Chargers president of business operations A.G. Spanos told ESPN, "Our future home will be the best stadium in the NFL and deliver a transformational experience for Chargers fans. If getting it right means pushing back the completion date, then I think the extra year is well worth it.”
The teams plan to go ahead with personal seat license sales this fall. In the meantime, the Rams will continue to play at the L.A. Memorial Coliseum, while the Chargers have secured another year at the StubHub Center in Carson, Calif.
The $2.6 billion stadium, with the working title L.A. Stadium and Entertainment District at Hollywood Park, had been approved to host Super Bowl LV in February 2021 prior to the delays — NFL rules state that a venue cannot be host at the end of its inaugural season. The league would have to provide a waiver in order for the event to go ahead as scheduled.
NFL executives estimated that the postponed occupation date would cost the Rams would lose approximately $80 million in potential revenue.

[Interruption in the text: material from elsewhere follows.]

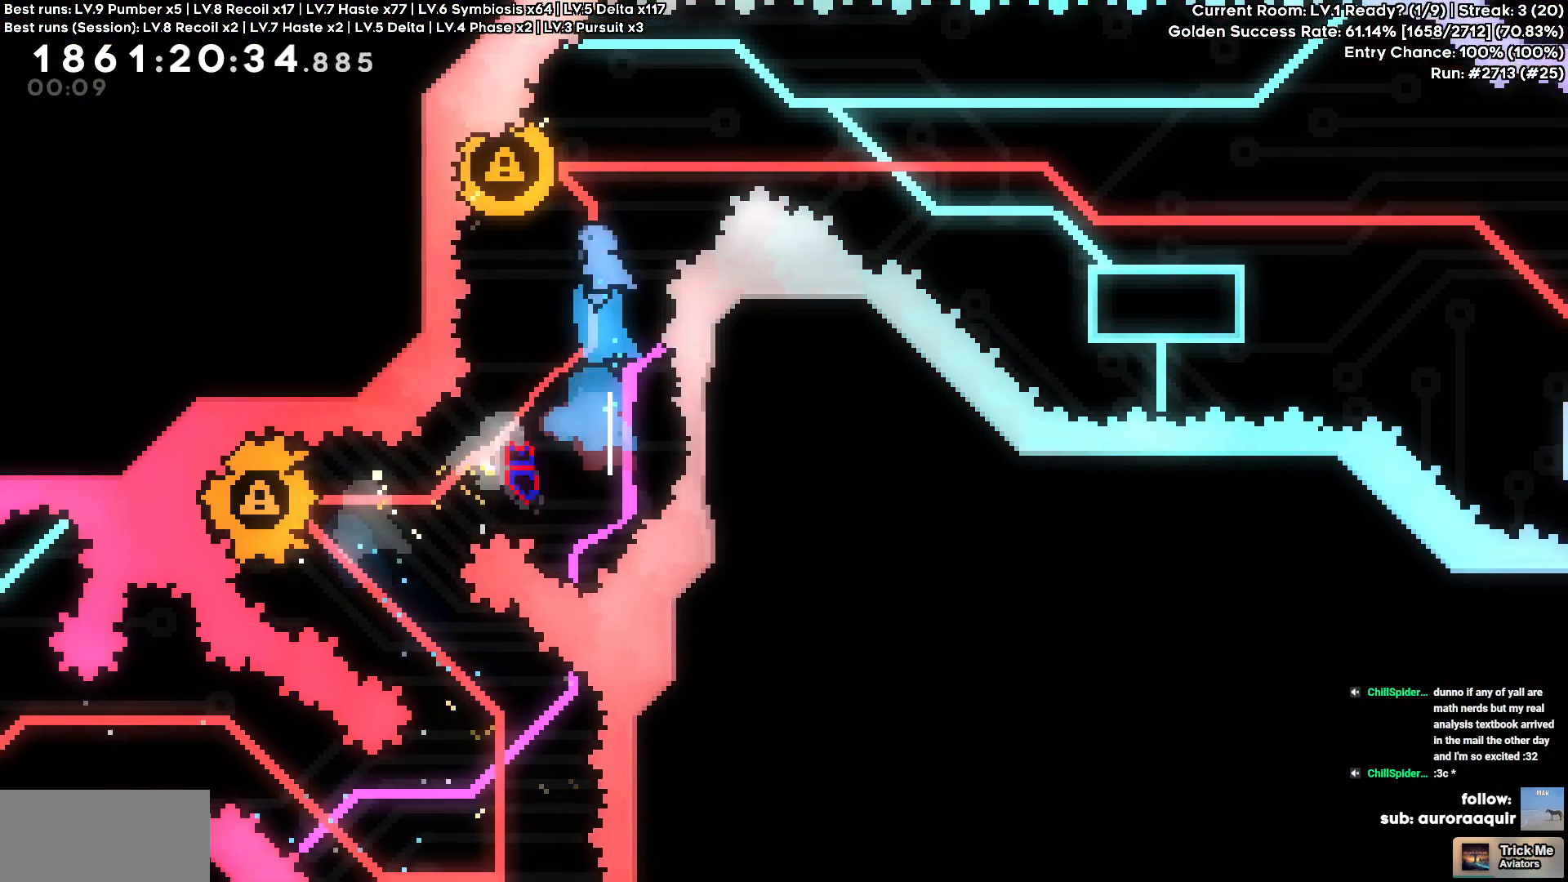
{"keys": ["d"], "events": [[200, "d", "down"], [233, "a", "up"]]}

Rams COO Kevin Demoff acknowledged the loss, saying, "Certainly there will be a revenue hit, and there will be an added-expense hit — but this is not a decision about economics. This is a decision based on quality and fan experience."
Koger told ESPN that the addition of the stadium will be "transformative to the area … and to really put it out there on a rush-rush basis because of the weather just didn't make a lot of sense to anyone.”
"Mr. Kroenke and the Spanos family got together, came to us, we studied it, and it just makes a lot of sense to go with a more conventional schedule,” he said.